*** Records for processing ***

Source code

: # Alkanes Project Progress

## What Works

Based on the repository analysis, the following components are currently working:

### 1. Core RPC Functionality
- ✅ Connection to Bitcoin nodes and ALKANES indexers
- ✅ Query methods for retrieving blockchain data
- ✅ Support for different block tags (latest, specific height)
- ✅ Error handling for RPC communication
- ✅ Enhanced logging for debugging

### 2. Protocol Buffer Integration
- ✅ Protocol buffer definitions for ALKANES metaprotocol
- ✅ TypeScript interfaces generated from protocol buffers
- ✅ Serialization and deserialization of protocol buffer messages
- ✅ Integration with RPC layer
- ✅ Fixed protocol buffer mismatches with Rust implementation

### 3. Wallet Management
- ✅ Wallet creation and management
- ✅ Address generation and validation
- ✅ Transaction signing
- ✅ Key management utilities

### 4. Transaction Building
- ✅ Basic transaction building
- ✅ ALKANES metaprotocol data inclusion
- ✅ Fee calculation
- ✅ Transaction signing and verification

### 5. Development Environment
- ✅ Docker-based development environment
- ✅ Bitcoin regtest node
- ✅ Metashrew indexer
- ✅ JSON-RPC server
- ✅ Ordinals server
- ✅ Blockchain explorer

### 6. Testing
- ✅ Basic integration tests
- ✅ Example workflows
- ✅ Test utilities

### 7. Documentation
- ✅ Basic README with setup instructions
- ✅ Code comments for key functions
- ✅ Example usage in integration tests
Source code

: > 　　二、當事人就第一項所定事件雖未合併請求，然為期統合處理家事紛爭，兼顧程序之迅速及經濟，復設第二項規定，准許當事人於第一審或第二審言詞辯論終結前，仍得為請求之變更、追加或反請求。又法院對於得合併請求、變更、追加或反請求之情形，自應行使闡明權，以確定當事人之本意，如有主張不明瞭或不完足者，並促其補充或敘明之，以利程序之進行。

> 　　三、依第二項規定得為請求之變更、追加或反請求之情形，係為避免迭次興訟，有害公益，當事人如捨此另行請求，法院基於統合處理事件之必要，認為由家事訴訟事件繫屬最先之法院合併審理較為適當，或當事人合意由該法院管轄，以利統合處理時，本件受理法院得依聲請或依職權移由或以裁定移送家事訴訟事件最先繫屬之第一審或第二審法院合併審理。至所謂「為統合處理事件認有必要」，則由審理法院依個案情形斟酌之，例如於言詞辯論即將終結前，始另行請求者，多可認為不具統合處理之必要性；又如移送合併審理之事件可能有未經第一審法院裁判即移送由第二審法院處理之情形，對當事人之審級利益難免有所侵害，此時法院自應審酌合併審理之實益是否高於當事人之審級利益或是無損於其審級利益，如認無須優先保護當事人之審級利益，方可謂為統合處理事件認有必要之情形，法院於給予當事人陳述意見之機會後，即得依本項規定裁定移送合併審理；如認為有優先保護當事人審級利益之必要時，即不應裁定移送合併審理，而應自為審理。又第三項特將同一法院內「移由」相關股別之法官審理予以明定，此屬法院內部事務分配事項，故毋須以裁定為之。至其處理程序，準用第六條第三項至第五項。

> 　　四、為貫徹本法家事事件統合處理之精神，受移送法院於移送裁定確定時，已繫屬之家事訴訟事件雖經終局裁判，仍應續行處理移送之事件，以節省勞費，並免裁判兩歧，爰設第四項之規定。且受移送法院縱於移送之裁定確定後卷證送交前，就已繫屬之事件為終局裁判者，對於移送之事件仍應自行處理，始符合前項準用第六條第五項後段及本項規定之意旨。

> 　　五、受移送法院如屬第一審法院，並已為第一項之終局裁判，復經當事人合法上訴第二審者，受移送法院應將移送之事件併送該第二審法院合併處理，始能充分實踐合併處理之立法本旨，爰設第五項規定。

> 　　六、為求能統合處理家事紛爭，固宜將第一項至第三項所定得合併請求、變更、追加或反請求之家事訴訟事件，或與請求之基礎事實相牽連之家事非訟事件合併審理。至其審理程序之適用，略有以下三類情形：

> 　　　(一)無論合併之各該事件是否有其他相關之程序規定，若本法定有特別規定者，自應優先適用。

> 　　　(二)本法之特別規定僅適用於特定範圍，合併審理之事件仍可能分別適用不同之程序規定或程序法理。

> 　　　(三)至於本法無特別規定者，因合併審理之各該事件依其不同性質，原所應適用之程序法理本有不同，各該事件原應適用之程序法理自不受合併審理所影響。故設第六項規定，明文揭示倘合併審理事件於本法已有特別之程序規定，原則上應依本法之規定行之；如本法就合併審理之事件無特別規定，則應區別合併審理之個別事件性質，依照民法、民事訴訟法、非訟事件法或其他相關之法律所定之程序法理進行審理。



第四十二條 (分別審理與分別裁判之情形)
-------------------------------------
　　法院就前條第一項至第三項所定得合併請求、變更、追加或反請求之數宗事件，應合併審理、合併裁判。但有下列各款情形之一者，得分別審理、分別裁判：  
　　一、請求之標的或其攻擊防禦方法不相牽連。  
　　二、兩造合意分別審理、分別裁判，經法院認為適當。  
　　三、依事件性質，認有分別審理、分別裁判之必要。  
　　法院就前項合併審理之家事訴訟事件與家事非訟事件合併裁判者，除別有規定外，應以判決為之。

*** End of Records for processing ***

▸ **Your task**
Which lines above contain the word "Example"? Copy each of them.

▸ **Completed task**
- ✅ Example workflows
- ✅ Example usage in integration tests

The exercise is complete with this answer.